At first, it’s a little disconcerting to see Amalric as Bauby, since his performances have always been invested with such dynamic, frazzled physicality; the guileless, awkwardly break-dancing schlub from Kings and Queen has been reduced to a nearly vegetative state, his one functioning eye popped open and scanning the room in a desperate plea for communication, his lower lip protruding and caught in an awkward droop. Although Amalric is allowed to embody the mobile Bauby in some scattered flashbacks, most of his performance, once Schnabel breaks free from the film’s harsh subjective camerawork, is confined to his bed, his chair, his prison of atrophied flesh and bone; with his odd, duck-like attractiveness hobbled by paralysis, Amalric, reduced to winks and grunts, proves that his physical gifts as an actor extend even to the minutest gestures.

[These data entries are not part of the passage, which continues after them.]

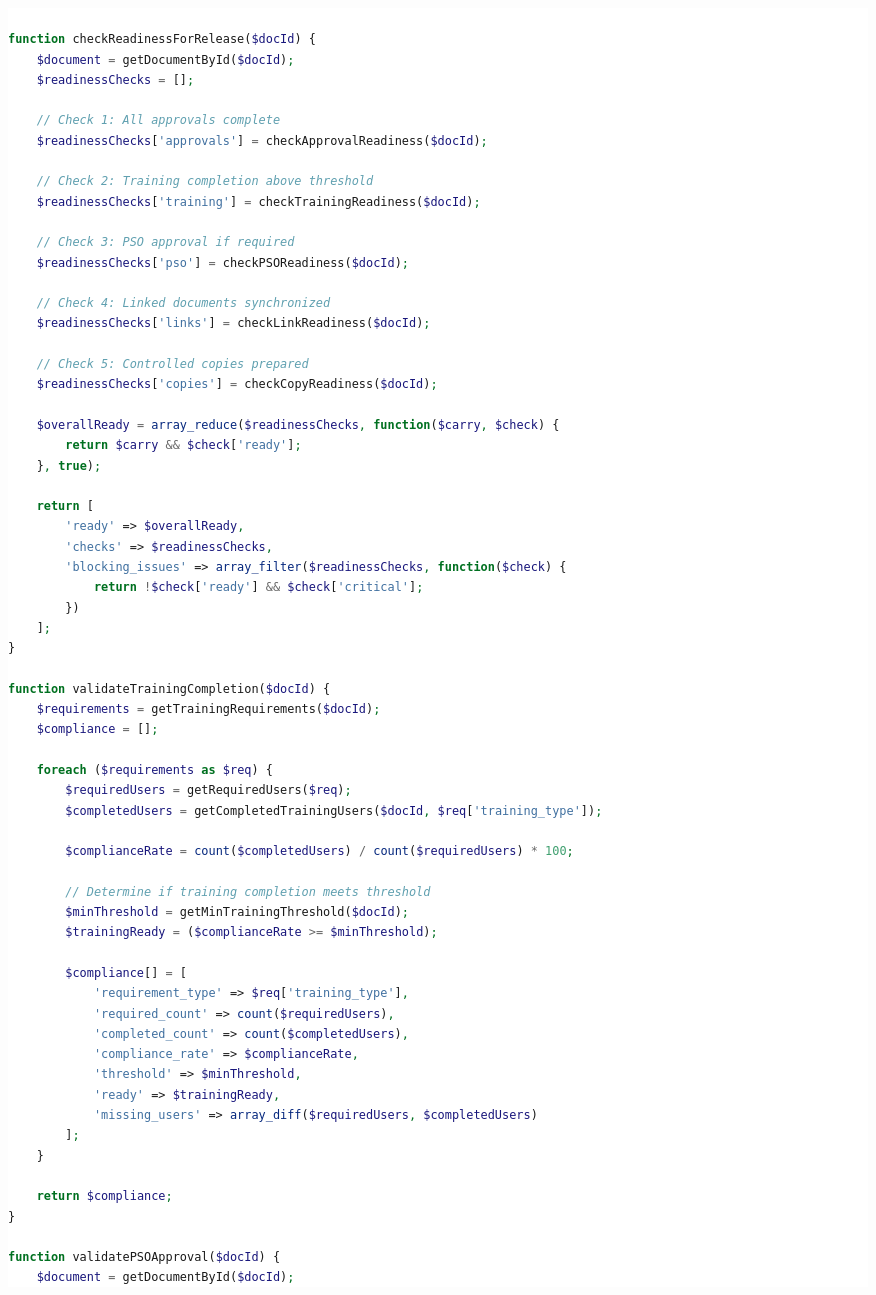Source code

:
 ```php

function checkReadinessForRelease($docId) {
    $document = getDocumentById($docId);
    $readinessChecks = [];
    
    // Check 1: All approvals complete
    $readinessChecks['approvals'] = checkApprovalReadiness($docId);
    
    // Check 2: Training completion above threshold
    $readinessChecks['training'] = checkTrainingReadiness($docId);
    
    // Check 3: PSO approval if required
    $readinessChecks['pso'] = checkPSOReadiness($docId);
    
    // Check 4: Linked documents synchronized
    $readinessChecks['links'] = checkLinkReadiness($docId);
    
    // Check 5: Controlled copies prepared
    $readinessChecks['copies'] = checkCopyReadiness($docId);
    
    $overallReady = array_reduce($readinessChecks, function($carry, $check) {
        return $carry && $check['ready'];
    }, true);
    
    return [
        'ready' => $overallReady,
        'checks' => $readinessChecks,
        'blocking_issues' => array_filter($readinessChecks, function($check) {
            return !$check['ready'] && $check['critical'];
        })
    ];
}

function validateTrainingCompletion($docId) {
    $requirements = getTrainingRequirements($docId);
    $compliance = [];
    
    foreach ($requirements as $req) {
        $requiredUsers = getRequiredUsers($req);
        $completedUsers = getCompletedTrainingUsers($docId, $req['training_type']);
        
        $complianceRate = count($completedUsers) / count($requiredUsers) * 100;
        
        // Determine if training completion meets threshold
        $minThreshold = getMinTrainingThreshold($docId);
        $trainingReady = ($complianceRate >= $minThreshold);
        
        $compliance[] = [
            'requirement_type' => $req['training_type'],
            'required_count' => count($requiredUsers),
            'completed_count' => count($completedUsers),
            'compliance_rate' => $complianceRate,
            'threshold' => $minThreshold,
            'ready' => $trainingReady,
            'missing_users' => array_diff($requiredUsers, $completedUsers)
        ];
    }
    
    return $compliance;
}

function validatePSOApproval($docId) {
    $document = getDocumentById($docId);
```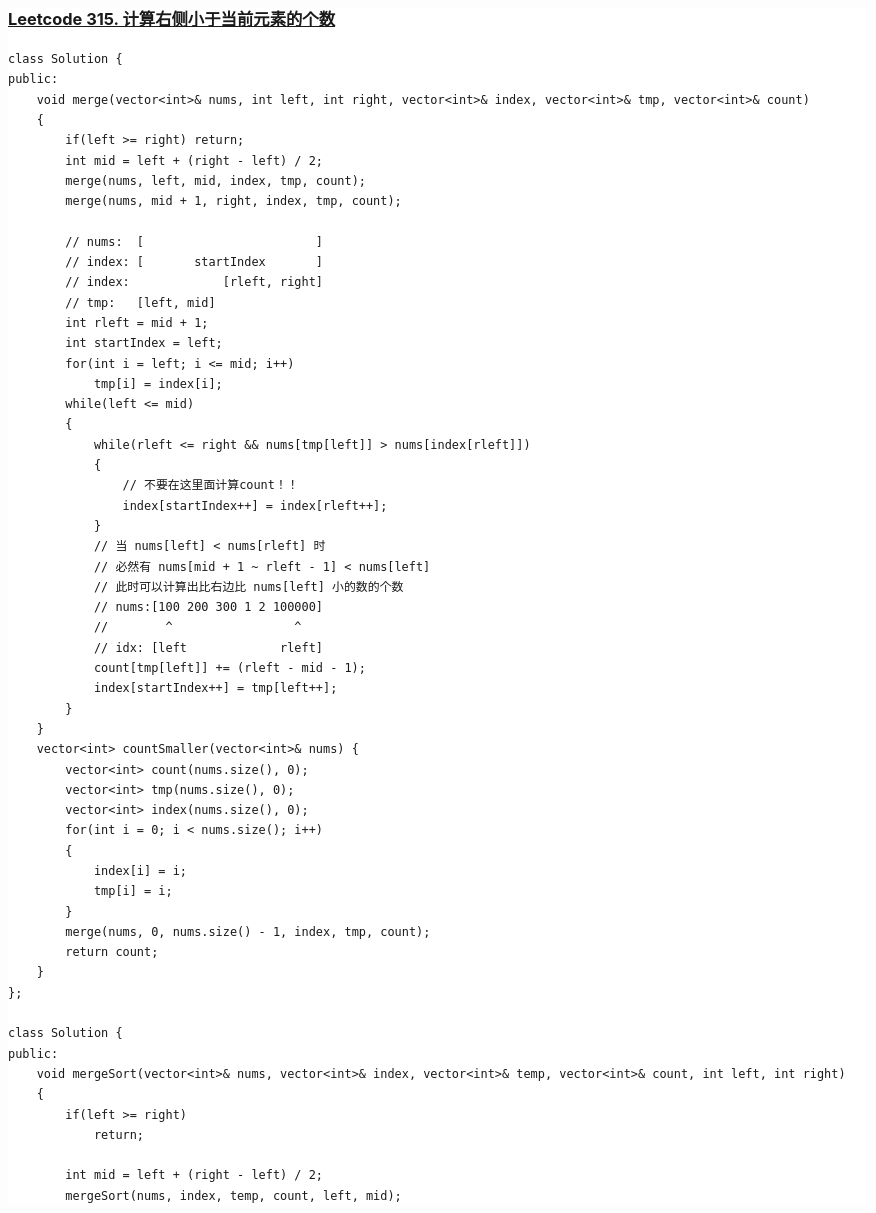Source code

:<a id="315"></a>

### [Leetcode 315. 计算右侧小于当前元素的个数](#l315)

```C++{.line-numbers}
class Solution {
public:
    void merge(vector<int>& nums, int left, int right, vector<int>& index, vector<int>& tmp, vector<int>& count)
    {
        if(left >= right) return;
        int mid = left + (right - left) / 2;
        merge(nums, left, mid, index, tmp, count);
        merge(nums, mid + 1, right, index, tmp, count);

        // nums:  [                        ]
        // index: [       startIndex       ]
        // index:             [rleft, right]
        // tmp:   [left, mid]
        int rleft = mid + 1;
        int startIndex = left;
        for(int i = left; i <= mid; i++)
            tmp[i] = index[i];
        while(left <= mid)
        {
            while(rleft <= right && nums[tmp[left]] > nums[index[rleft]])
            {
                // 不要在这里面计算count！！
                index[startIndex++] = index[rleft++];
            }
            // 当 nums[left] < nums[rleft] 时
            // 必然有 nums[mid + 1 ~ rleft - 1] < nums[left]
            // 此时可以计算出比右边比 nums[left] 小的数的个数
            // nums:[100 200 300 1 2 100000]
            //        ^                 ^
            // idx: [left             rleft]
            count[tmp[left]] += (rleft - mid - 1);
            index[startIndex++] = tmp[left++];
        }
    }
    vector<int> countSmaller(vector<int>& nums) {
        vector<int> count(nums.size(), 0);
        vector<int> tmp(nums.size(), 0);
        vector<int> index(nums.size(), 0);
        for(int i = 0; i < nums.size(); i++)
        {
            index[i] = i;
            tmp[i] = i;
        }
        merge(nums, 0, nums.size() - 1, index, tmp, count);
        return count;
    }
};

class Solution {
public:
    void mergeSort(vector<int>& nums, vector<int>& index, vector<int>& temp, vector<int>& count, int left, int right)
    {
        if(left >= right)
            return;
        
        int mid = left + (right - left) / 2;
        mergeSort(nums, index, temp, count, left, mid);
```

Schnabel’s other actors have a different challenge: often seen only through Bauby’s eyeline, Marie-Josée Croze and Anne Consigny as his (perhaps a mite too) angelic speaking aids, visiting friends Issach de Bankolé and Niels Arestrup, and Emmanuelle Seigner as his ex-wife, convincingly emote directly into the camera, often in an extreme close-up that encompasses the parameters of Bauby’s field of vision. With her sensible approach to speech therapy (Bauby can only blink and therefore is taught to adhere to a specially designed alphabet organized in order of letter recurrence, closing and opening his eye when his preferred letter is reached), Croze comes off as the requisite guardian angel, and her delicately nuanced work makes one forget her only audience is an emotionless camera lens.

The Diving Bell and the Butterfly is fascinated by the arduous task of living—and of breathing, seeing, feeling, expressing. In order to extricate itself from its own aesthetically defined shackles, the film commonly cuts away to images of Bauby floating in deep-sea gear and insect transformations, the diving bell and the butterfly of the title, encasement and metamorphosis. To expect anything less literal from Schnabel would be a mistake, but also to harshly criticize him for remaining locked in to his protagonists’ poetic realizations and creations would miss the point: Schnabel is nothing if not loyal to his subjects, one of his great assets as a filmmaker. And this spectacle of the fragility of the body and (by virtue of our alignment with its point of view) ourselves attempts to make its audience hyperaware of technique without sacrificing conventional narrative clarity. It’s artifice without detachment.